__Brief__.
Whenever a line in the material below contains "links", copy that line.

====== Material supplied

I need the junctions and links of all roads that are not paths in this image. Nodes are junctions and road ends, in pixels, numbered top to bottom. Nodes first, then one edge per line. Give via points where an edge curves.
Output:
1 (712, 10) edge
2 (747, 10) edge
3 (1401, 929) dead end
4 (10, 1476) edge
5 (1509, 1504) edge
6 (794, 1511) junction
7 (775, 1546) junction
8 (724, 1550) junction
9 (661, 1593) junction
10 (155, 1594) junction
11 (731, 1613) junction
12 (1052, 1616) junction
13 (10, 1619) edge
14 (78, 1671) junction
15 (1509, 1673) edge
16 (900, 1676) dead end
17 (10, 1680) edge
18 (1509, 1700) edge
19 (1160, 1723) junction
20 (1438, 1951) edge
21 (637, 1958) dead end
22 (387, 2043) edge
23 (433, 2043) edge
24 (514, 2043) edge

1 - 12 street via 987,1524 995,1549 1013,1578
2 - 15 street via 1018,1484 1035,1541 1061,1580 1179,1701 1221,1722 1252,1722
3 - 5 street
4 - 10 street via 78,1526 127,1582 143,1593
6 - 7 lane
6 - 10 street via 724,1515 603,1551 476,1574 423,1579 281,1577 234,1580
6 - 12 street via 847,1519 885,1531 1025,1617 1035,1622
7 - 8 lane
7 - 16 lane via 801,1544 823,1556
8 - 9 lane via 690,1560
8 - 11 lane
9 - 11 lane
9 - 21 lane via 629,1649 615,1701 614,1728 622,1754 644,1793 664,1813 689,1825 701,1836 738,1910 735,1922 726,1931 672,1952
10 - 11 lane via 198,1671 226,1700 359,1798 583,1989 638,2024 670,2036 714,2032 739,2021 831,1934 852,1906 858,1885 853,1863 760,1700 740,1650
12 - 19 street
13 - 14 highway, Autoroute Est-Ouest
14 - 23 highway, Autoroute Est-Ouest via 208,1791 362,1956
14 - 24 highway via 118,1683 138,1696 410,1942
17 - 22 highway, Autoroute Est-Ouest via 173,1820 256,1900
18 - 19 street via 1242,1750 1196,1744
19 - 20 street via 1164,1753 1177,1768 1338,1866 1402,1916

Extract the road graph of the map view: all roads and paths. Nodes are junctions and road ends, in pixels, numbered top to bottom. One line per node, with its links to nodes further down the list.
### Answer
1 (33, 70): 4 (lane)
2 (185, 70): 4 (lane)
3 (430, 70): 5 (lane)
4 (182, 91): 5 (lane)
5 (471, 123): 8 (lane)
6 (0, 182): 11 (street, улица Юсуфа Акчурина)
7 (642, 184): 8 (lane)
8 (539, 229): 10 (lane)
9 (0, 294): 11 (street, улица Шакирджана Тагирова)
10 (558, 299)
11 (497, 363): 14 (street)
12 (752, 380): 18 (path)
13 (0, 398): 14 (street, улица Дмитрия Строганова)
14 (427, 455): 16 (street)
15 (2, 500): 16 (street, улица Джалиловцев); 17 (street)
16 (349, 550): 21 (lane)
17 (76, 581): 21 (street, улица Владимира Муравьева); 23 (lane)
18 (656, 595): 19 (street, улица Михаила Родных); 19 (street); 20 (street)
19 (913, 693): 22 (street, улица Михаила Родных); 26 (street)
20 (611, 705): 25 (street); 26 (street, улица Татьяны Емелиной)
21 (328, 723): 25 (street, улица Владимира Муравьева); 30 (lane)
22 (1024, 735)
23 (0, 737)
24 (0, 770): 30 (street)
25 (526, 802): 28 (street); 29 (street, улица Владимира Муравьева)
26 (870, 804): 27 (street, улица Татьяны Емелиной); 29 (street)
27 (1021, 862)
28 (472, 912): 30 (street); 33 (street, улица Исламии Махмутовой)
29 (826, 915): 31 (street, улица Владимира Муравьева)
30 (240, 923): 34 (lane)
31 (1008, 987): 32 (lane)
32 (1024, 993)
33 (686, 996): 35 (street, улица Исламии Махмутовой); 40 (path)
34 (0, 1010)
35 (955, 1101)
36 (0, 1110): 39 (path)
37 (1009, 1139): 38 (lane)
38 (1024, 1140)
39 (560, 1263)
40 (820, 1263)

============

__Finished exercise__.
I need the junctions and links of all roads that are not paths in this image. Nodes are junctions and road ends, in pixels, numbered top to bottom. Nodes first, then one edge per line. Give via points where an edge curves.
Extract the road graph of the map view: all roads and paths. Nodes are junctions and road ends, in pixels, numbered top to bottom. One line per node, with its links to nodes further down the list.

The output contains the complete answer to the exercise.